Anzitutto, occorre sottolineare
che l’efficacia self-executing non può essere valutata in
relazione al trattato nel suo complesso, come fatto tanto dalla Consulta quanto
dalla Corte di giustizia, ma avendo riguardo alla singola norma rilevante
[Condorelli 1974, 34-37]. A questo proposito, la circostanza, evocata dalla Corte di
giustizia, per cui la Convenzione conterrebbe una «clausola di esecuzione», che
impegna le Parti Contraenti ad adottare tutte le misure necessarie per darvi
attuazione (ovvero: l’art. 4), è del tutto inconferente. Tali clausole, lungi
dall’implicare ipso iure la necessità di provvedimenti di
attuazione sul piano interno, si limitano a ribadire «la volontà e l’aspettativa del
trattato di... essere applicato» [Conforti e Iovane 2023, 363].
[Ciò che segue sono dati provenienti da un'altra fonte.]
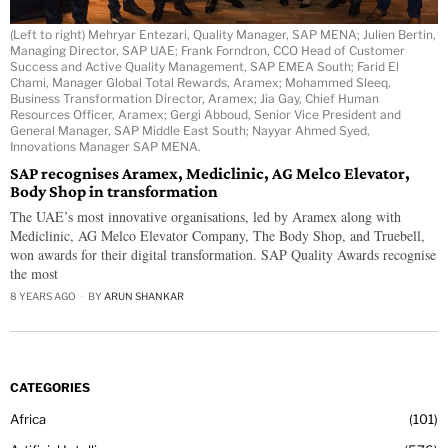
(Left to right) Mehryar Entezari, Quality Manager, SAP MENA; Julien Bertin,
Managing Director, SAP UAE; Frank Forndron, CCO Head of Customer
Success and Active Quality Management, SAP EMEA South; Farid El
Chami, Manager Global Total Rewards, Aramex; Mohammed Sleeq,
Business Transformation Director, Aramex; Jia Gay, Chief Human
Resources Officer, Aramex; Gergi Abboud, Senior Vice President and
General Manager, SAP Middle East South; Nayyar Ahmed Syed,
Innovations Manager SAP MENA.
SAP recognises Aramex, Mediclinic, AG Melco Elevator,
Body Shop in transformation
The UAE’s most innovative organisations, led by Aramex along with
Mediclinic, AG Melco Elevator Company, The Body Shop, and Truebell,
won awards for their digital transformation. SAP Quality Awards recognise
the most
8 YEARS AGO
BY
ARUN SHANKAR
CATEGORIES
Africa
101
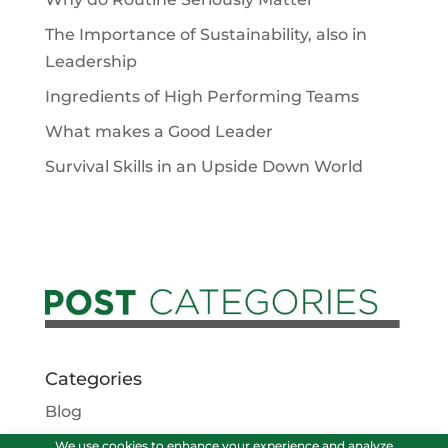
The Importance of Sustainability, also in
Leadership
Ingredients of High Performing Teams
What makes a Good Leader
Survival Skills in an Upside Down World
Categories
Blog
Podcasts
We use cookies to enhance your experience and analyze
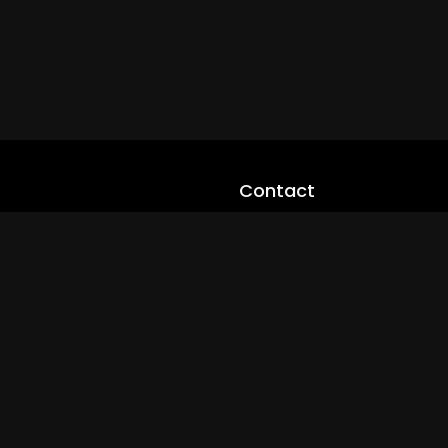
Contact
cloveworld@ltmnetworks.org
cLoveworldTV@loveworld360
+(234) 8036923133
Privay Policy
© 2026 cLoveworld. All Rights Reserved.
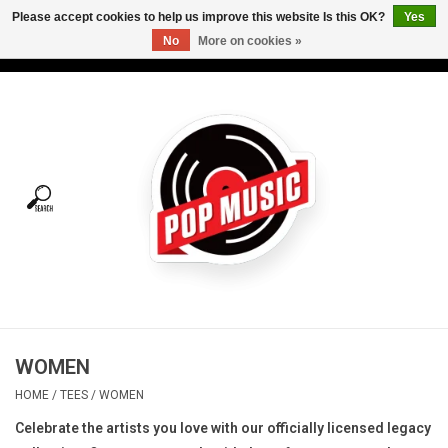
Please accept cookies to help us improve this website Is this OK?
Yes
No
More on cookies »
USD
/
CAD
0 Items - C$0.00
Home
Vinyl
Tees
Turntables
Merch
WOMEN
Vinyl Care
HOME
/
TEES
/
WOMEN
Celebrate the artists you love with our officially licensed legacy
Gift cards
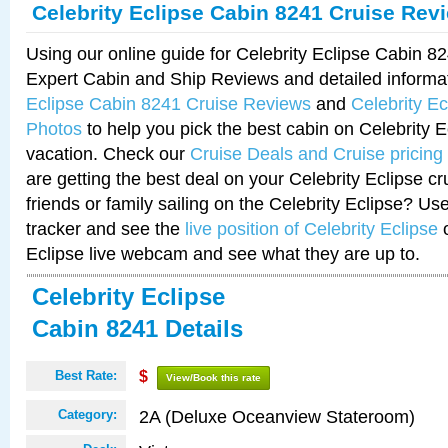
Celebrity Eclipse Cabin 8241 Cruise Rev
Using our online guide for Celebrity Eclipse Cabin 
Expert Cabin and Ship Reviews and detailed informa
Eclipse Cabin 8241 Cruise Reviews
and
Celebrity E
Photos
to help you pick the best cabin on Celebrity E
vacation. Check our
Cruise Deals and Cruise pricing
are getting the best deal on your Celebrity Eclipse c
friends or family sailing on the Celebrity Eclipse? Us
tracker and see the
live position of Celebrity Eclipse
o
Eclipse live webcam and see what they are up to.
Celebrity Eclipse
Cabin 8241 Details
Best Rate:
$
View/Book this rate
2A (Deluxe Oceanview Stateroom)
Category:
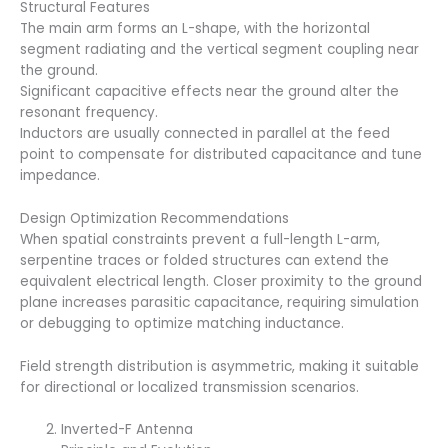
Structural Features
The main arm forms an L-shape, with the horizontal
segment radiating and the vertical segment coupling near
the ground.
Significant capacitive effects near the ground alter the
resonant frequency.
Inductors are usually connected in parallel at the feed
point to compensate for distributed capacitance and tune
impedance.
Design Optimization Recommendations
When spatial constraints prevent a full-length L-arm,
serpentine traces or folded structures can extend the
equivalent electrical length. Closer proximity to the ground
plane increases parasitic capacitance, requiring simulation
or debugging to optimize matching inductance.
Field strength distribution is asymmetric, making it suitable
for directional or localized transmission scenarios.
Inverted-F Antenna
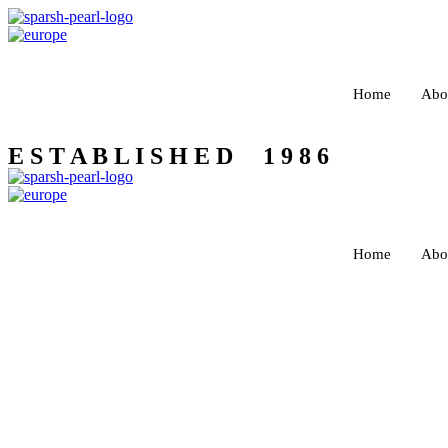
Home
Abo
E S T A B L I S H E D 1 9 8 6
Home
Abo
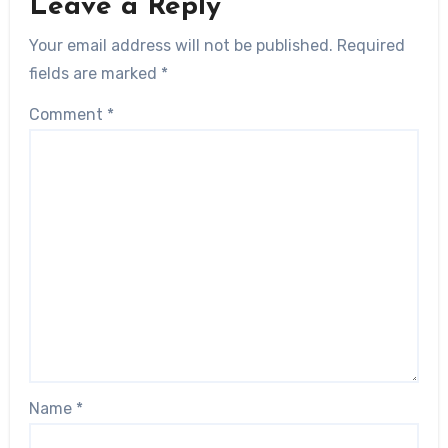
Leave a Reply
Your email address will not be published.
Required
fields are marked
*
Comment
*
Name
*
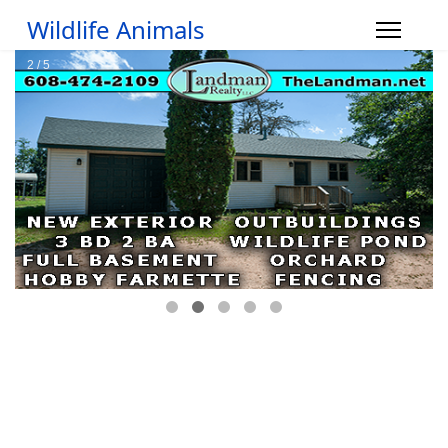
Wildlife Animals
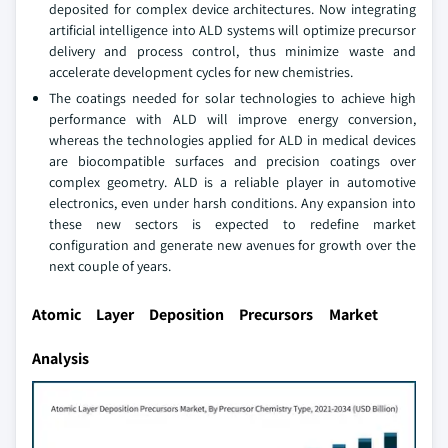
deposited for complex device architectures. Now integrating
artificial intelligence into ALD systems will optimize precursor
delivery and process control, thus minimize waste and
accelerate development cycles for new chemistries.
The coatings needed for solar technologies to achieve high
performance with ALD will improve energy conversion,
whereas the technologies applied for ALD in medical devices
are biocompatible surfaces and precision coatings over
complex geometry. ALD is a reliable player in automotive
electronics, even under harsh conditions. Any expansion into
these new sectors is expected to redefine market
configuration and generate new avenues for growth over the
next couple of years.
Atomic Layer Deposition Precursors Market
Analysis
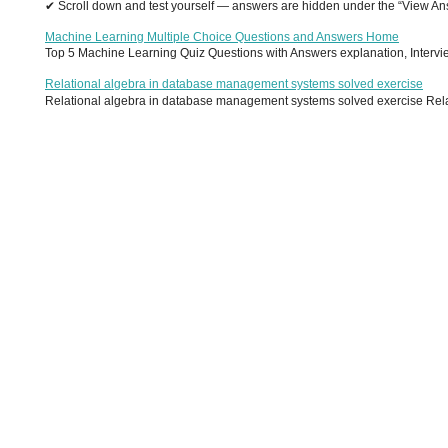
✔ Scroll down and test yourself — answers are hidden under the “View Answ
Machine Learning Multiple Choice Questions and Answers Home
Top 5 Machine Learning Quiz Questions with Answers explanation, Interview
Relational algebra in database management systems solved exercise
Relational algebra in database management systems solved exercise Relati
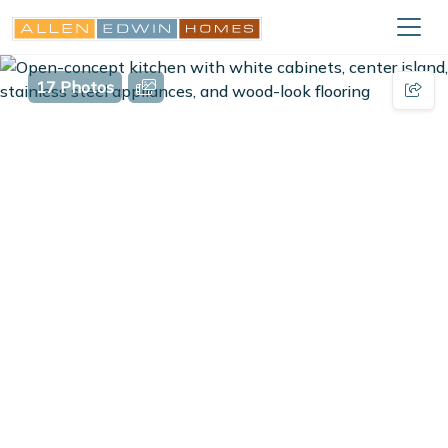
17 Photos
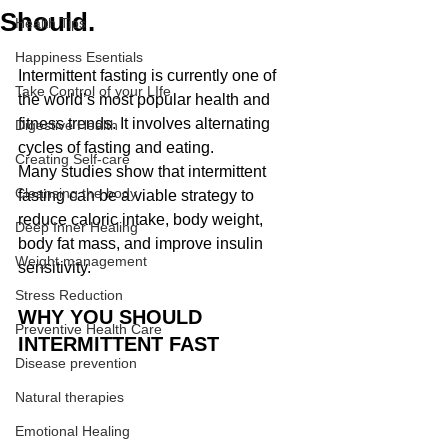
Should.
Health Tips
Happiness Esentials
Intermittent fasting is currently one of 
Take Control of your LIfe
the world’s most popular health and 
fitness trends. It involves alternating 
Digestive Health
cycles of fasting and eating.
Creating Self-care
Many studies show that intermittent 
Cleansing the body
fasting can be a viable strategy to 
reduce caloric intake, body weight, 
Deep Inner Healing
body fat mass, and improve insulin 
Weight management
sensitivity.
Stress Reduction
WHY YOU SHOULD 
Preventive Health Care
INTERMITTENT FAST
Disease prevention
Natural therapies
Emotional Healing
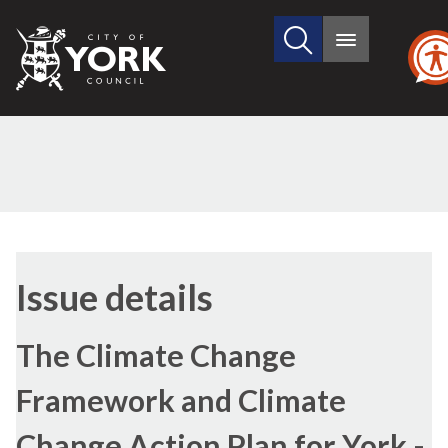
Search
City
Main
this
menu
of
site
York
Council
19/10/2010
Issue details
The Climate Change
Framework and Climate
Change Action Plan for York -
D’altra parte, è lo stesso
testo dell’articolo 4 a suggerire una diversa lettura. La lett.
a), richiamata dalla Corte di giustizia, ad esempio, fa
riferimento all’obbligo delle Parti Contraenti di adottare, unitamente alle
«appropriate misure legislative [e] amministrative», anche «altre misure» –
un’espressione sufficientemente ampia da poter includere interventi dell’autorità
giurisdizionale. Analogamente, la lett. b) impone di «prendere
tutte le misure appropriate, compresa la legislazione, per
modificare o abrogare qualsiasi legge esistente, regolamento, uso e pratica che
costituisca discriminazione nei confronti di persone con disabilità» (corsivo
aggiunto). L’adozione di atti legislativi, dunque, è solo una delle possibili misure
che possono essere intraprese per rimuovere norme e prassi di carattere
discriminatorio, potendosi ottenere lo stesso risultato
¶{p. 290}con
una pronuncia di incostituzionalità della legge discriminatoria (nonché, nel caso in
cui la discriminazione sia operata per via regolamentare o di fatto, con
l’accertamento della sua illegittimità da parte dei giudici comuni).
Note
[21] Corte di giustizia, sentenza del 4 luglio 2013, causa 312/11, Commissione c. Italia.
[22] Significativamente, nel caso di specie, Giudice Relatore era Maria Rita Saulle, che di questi temi si è ampiamente occupata sia in ambito accademico che istituzionale.
[23] D.P.R. n. 670, del 31 agosto 1972.
[24] Corte di giustizia (Grande Sezione), sentenza del 18 marzo 2014, causa 363/12.